→ SET PROBLEM
Starting at the top of the items and stopping after the line that contains "scientific name: Mycena filopes", can you write those lines out again, replacing "phylum" with "division" and leaving everything else unchanged?

(Data extracted from a collection)
#####
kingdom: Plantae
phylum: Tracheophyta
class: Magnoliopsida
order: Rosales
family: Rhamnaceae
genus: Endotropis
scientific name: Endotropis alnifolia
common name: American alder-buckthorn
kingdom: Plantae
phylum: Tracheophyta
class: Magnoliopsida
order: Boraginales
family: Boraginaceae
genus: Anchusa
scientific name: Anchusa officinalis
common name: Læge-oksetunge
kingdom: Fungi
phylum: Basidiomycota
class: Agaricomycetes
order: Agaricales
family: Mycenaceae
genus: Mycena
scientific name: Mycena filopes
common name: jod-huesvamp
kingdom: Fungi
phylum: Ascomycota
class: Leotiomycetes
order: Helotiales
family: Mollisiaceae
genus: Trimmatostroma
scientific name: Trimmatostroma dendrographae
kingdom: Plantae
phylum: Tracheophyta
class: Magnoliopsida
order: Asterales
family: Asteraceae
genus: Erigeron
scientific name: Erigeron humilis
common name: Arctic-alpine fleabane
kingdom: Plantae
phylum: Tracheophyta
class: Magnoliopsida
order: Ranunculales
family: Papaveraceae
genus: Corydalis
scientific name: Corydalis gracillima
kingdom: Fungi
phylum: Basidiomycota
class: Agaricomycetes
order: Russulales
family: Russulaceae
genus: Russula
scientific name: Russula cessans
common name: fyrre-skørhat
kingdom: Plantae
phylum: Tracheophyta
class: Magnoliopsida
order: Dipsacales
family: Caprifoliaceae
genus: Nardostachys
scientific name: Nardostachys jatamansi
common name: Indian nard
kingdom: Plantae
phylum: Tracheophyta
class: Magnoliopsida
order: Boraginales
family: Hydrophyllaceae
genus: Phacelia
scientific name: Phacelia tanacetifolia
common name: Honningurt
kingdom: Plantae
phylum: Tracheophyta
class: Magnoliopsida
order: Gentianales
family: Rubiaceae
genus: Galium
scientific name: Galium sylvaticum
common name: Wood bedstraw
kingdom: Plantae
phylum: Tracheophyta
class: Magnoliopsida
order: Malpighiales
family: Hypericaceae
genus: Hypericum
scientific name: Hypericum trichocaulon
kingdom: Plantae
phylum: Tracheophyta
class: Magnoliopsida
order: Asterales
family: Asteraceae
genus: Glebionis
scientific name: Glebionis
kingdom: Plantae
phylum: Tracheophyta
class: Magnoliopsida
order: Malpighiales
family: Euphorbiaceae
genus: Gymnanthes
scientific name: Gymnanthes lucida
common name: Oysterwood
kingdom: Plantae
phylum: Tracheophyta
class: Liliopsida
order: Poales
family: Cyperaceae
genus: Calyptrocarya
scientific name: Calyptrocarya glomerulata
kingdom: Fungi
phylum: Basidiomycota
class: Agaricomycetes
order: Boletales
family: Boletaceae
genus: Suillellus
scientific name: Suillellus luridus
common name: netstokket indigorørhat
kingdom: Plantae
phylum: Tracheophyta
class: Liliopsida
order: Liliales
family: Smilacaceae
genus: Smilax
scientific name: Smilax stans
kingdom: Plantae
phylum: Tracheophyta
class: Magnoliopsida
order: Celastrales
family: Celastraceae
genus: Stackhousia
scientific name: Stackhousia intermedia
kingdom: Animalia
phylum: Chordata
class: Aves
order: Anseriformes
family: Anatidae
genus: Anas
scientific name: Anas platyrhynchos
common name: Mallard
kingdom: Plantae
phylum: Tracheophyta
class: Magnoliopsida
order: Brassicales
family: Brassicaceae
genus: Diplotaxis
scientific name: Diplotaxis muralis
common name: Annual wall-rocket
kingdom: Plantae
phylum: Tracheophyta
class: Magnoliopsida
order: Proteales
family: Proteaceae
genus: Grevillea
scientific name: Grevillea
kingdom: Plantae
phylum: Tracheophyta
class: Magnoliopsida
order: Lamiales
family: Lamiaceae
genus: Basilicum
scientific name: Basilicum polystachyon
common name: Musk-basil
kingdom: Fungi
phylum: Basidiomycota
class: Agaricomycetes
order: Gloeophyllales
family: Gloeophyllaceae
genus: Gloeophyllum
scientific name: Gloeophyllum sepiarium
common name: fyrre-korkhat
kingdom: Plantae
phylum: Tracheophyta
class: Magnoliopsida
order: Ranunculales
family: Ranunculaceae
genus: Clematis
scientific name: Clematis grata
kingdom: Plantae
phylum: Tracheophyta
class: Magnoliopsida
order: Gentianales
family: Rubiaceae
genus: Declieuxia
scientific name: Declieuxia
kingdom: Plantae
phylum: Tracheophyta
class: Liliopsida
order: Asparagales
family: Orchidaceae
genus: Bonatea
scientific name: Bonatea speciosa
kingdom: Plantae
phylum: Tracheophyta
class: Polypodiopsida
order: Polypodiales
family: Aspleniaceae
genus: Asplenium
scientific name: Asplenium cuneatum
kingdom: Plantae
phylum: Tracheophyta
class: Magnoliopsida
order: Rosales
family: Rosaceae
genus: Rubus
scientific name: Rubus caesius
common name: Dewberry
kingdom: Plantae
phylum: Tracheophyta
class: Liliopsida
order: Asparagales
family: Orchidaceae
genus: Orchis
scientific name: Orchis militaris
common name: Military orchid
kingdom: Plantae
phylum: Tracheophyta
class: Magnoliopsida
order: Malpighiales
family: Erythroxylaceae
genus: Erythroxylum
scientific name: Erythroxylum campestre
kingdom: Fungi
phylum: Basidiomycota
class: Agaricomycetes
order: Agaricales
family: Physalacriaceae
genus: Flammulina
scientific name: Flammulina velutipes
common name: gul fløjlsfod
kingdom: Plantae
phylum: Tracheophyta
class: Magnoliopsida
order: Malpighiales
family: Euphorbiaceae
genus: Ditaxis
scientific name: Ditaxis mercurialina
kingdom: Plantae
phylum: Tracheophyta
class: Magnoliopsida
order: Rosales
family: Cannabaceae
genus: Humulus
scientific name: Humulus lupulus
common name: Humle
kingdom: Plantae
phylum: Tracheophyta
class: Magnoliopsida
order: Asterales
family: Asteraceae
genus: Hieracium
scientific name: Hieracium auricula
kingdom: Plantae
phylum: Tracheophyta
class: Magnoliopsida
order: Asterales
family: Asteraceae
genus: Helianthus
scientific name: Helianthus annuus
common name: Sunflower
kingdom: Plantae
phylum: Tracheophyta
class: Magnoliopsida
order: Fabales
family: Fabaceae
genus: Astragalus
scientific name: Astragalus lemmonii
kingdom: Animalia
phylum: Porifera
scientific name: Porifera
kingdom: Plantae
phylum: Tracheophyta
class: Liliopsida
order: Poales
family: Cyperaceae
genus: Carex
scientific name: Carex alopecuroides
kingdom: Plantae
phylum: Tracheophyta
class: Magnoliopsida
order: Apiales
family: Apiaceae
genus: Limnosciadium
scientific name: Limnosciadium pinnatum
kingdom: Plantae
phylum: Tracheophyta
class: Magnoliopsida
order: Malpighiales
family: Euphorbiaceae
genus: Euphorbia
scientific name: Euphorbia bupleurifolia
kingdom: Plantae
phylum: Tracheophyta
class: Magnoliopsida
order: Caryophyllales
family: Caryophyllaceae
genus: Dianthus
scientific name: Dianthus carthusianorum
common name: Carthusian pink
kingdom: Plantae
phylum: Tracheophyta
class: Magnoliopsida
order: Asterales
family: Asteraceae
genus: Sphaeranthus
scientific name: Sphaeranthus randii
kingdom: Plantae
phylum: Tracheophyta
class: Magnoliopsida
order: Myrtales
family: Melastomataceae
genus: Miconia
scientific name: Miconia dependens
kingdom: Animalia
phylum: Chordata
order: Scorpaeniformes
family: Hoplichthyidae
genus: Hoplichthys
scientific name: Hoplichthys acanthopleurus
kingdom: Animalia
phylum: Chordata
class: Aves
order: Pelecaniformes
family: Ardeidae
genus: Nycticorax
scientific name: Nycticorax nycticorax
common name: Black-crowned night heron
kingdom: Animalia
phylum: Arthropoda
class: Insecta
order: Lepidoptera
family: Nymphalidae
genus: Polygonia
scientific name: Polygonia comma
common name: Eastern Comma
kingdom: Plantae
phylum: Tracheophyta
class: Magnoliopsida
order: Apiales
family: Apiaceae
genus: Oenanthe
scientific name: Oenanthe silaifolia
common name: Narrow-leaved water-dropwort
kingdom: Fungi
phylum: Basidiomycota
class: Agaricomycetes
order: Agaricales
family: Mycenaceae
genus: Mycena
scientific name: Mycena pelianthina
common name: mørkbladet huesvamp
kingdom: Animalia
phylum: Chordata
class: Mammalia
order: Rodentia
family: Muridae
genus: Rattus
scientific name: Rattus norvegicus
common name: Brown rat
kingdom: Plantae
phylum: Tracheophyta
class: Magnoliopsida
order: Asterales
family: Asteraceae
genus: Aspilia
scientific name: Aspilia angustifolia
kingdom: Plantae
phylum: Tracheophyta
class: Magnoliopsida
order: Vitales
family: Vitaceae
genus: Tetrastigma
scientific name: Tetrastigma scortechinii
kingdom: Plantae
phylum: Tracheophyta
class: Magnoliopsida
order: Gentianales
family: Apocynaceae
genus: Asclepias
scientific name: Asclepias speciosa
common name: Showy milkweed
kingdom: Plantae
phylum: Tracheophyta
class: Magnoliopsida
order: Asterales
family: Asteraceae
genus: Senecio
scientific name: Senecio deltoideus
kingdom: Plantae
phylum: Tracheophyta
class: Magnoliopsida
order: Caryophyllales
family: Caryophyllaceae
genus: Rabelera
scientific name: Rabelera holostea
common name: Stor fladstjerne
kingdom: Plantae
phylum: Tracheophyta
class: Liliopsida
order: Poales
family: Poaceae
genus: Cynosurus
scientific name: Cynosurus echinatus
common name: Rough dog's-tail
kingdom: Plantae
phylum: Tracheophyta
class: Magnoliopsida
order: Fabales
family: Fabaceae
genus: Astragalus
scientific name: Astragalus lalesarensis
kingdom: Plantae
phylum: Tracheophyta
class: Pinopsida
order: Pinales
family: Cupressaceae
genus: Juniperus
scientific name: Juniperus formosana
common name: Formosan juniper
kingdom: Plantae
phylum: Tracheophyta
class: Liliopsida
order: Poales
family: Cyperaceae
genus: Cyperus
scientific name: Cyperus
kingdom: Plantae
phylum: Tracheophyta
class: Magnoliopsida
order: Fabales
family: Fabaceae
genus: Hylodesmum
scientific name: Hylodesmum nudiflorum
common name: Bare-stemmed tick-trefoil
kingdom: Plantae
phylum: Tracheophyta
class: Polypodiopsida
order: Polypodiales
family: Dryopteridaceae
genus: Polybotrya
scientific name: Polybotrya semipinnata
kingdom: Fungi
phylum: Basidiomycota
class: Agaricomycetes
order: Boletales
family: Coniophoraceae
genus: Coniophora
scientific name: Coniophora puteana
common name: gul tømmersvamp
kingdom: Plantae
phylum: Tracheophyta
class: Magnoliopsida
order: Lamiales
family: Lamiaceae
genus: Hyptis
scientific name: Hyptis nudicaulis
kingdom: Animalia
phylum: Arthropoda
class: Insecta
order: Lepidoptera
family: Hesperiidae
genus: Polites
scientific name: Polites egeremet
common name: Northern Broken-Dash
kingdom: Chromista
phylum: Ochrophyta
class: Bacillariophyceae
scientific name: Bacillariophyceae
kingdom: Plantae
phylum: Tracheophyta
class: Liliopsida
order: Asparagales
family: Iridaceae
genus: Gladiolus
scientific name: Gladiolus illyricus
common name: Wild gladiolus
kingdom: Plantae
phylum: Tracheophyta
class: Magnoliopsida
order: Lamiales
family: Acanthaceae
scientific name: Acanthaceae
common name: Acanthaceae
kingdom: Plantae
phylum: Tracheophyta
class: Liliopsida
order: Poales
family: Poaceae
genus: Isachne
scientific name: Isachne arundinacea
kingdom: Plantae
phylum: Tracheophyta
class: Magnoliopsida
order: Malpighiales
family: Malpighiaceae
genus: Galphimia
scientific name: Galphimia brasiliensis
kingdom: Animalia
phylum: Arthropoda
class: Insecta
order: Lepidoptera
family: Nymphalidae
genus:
#####
→ SOLVED EXERCISE
kingdom: Plantae
division: Tracheophyta
class: Magnoliopsida
order: Rosales
family: Rhamnaceae
genus: Endotropis
scientific name: Endotropis alnifolia
common name: American alder-buckthorn
kingdom: Plantae
division: Tracheophyta
class: Magnoliopsida
order: Boraginales
family: Boraginaceae
genus: Anchusa
scientific name: Anchusa officinalis
common name: Læge-oksetunge
kingdom: Fungi
division: Basidiomycota
class: Agaricomycetes
order: Agaricales
family: Mycenaceae
genus: Mycena
scientific name: Mycena filopes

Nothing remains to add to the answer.